The solution fed risk signals into the existing SRM, where scores, evidence, and tasks were visible on supplier profiles. External sources included financial health and corporate linkage data, sanctions and watchlists from official sources such as OFAC and the EU’s Sanctions Map, and adverse media monitoring. The pattern aligned with platforms like SAP Ariba Supplier Risk for in-platform display and workflows.

How did you handle quality control and governance?
Supplier identity was standardized with global identifiers and corporate family mappings. Scoring weights and thresholds were policy-owned and versioned. All threshold breaches generated tasks with required evidence and a documented decision. Overrides were time-bounded and visible. The audit trail captured source signals, scores, reviewers, and effective dates, supporting both internal audit and regulatory expectations under frameworks like ISO 13485.

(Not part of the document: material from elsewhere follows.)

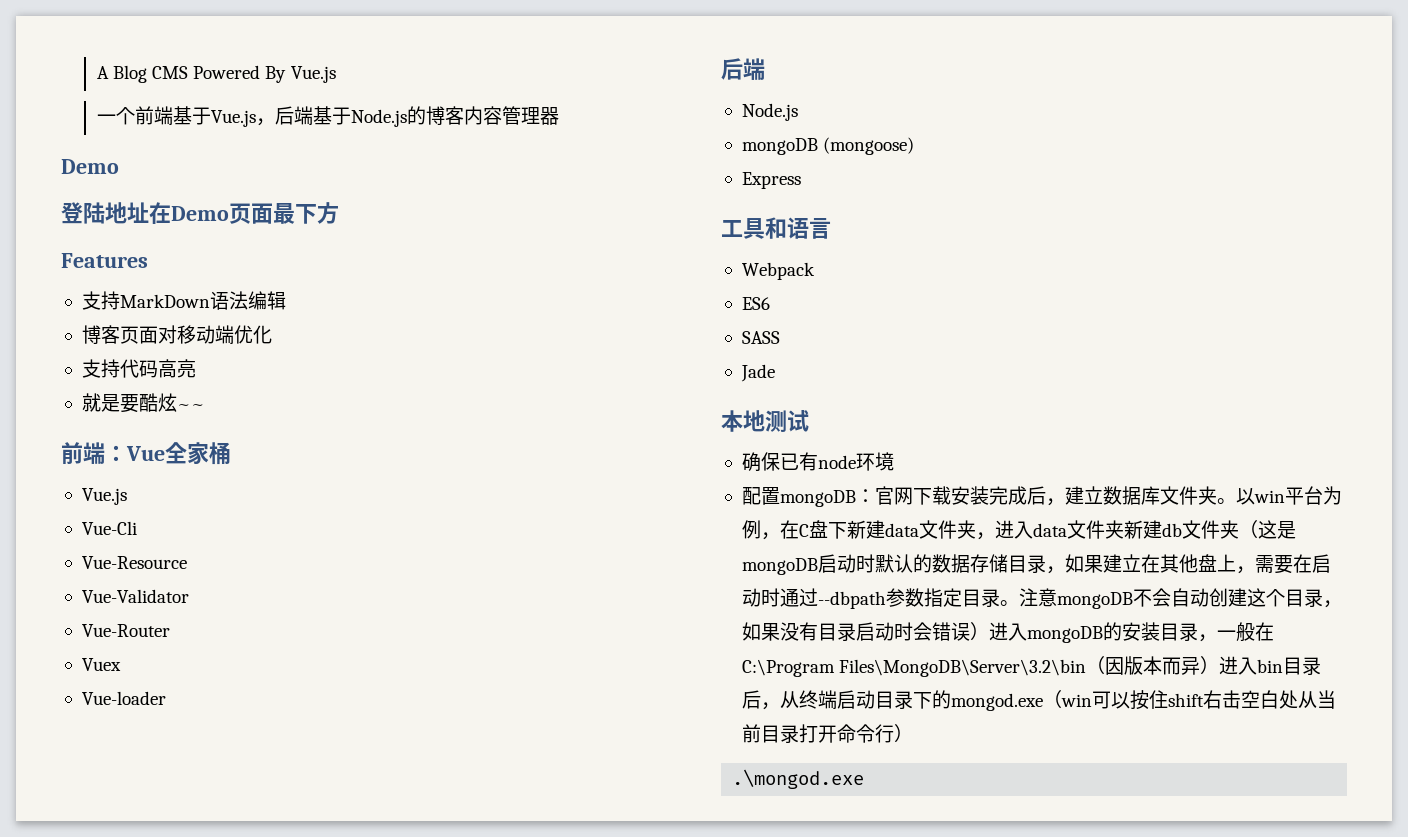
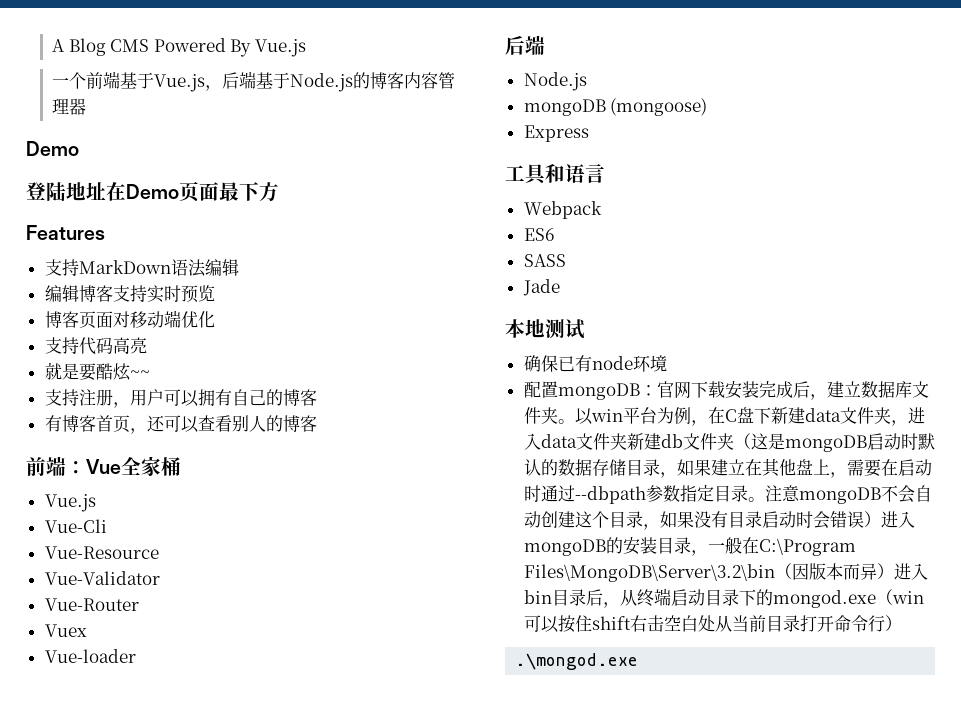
(286, 300) none -> [44,285,215,303] // 编辑博客支持实时预览
(205, 407) none -> [44,389,317,408] [44,415,317,434] // 支持注册，用户可以拥有自己的博客 // 有博客首页，还可以查看别人的博客

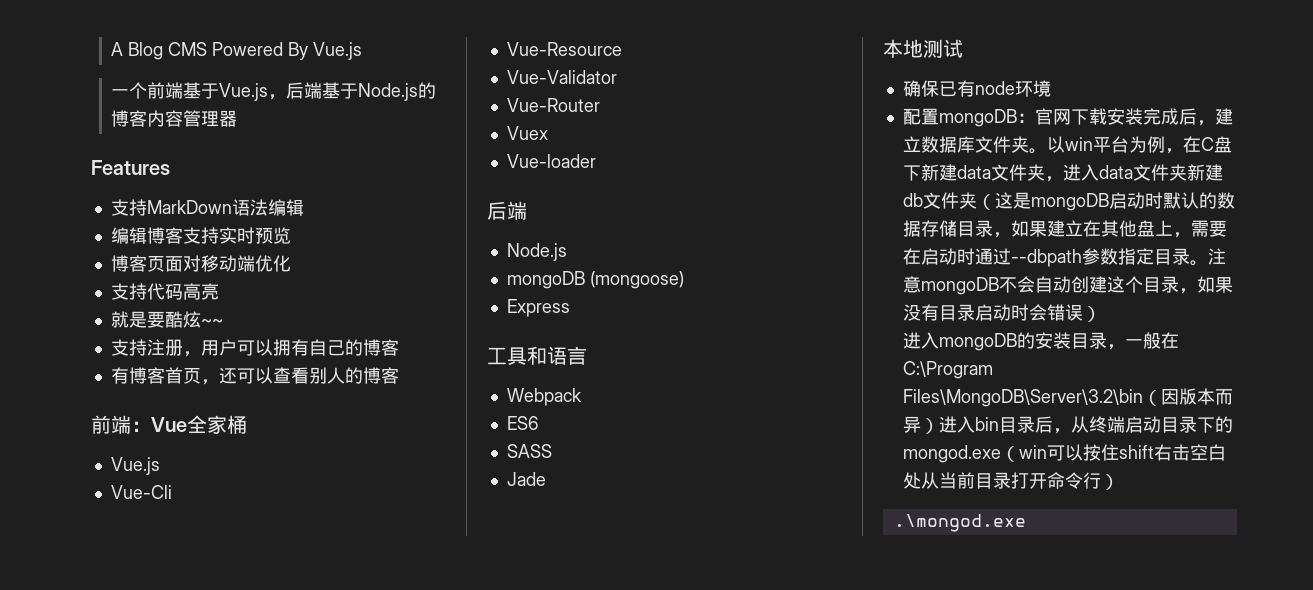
[26,141,79,156] [26,181,279,202] // Demo // 登陆地址在Demo页面最下方 -> (238, 118) none
(881, 519) none -> (1101, 314) //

How did you roll this out without disruption?
The monitoring ran in shadow mode first, scoring suppliers without creating tasks. Results were compared to known issues and past incidents. A pilot group of critical suppliers enabled early learning while the legacy process remained in place. Thresholds and identity-matching rules were adjusted through feature flags. Once confidence grew, alerts and tasks were enabled broadly.

How were sanctions and adverse news handled?
Sanctions lists were refreshed on a predictable cadence and screened against standardized legal entities and known aliases. Matches generated review tasks for Compliance with links to official listings and a place to record adjudication. Adverse media was filtered for credibility and relevance, deduplicated, and tied to entities or corporate parents before alerting, which reduced noise for reviewers.

How did you reduce false positives and avoid duplicate alerts?
Identity resolution combined legal names, registration details, and corporate linkages to match feeds reliably. Scoring incorporated severity and recency, and alerts required crossing policy thresholds. Dismissals carried a reason and a cooling period, so the same non-issues did not re-trigger immediately. Where signals persisted or escalated, the system re-opened the review with prior context attached.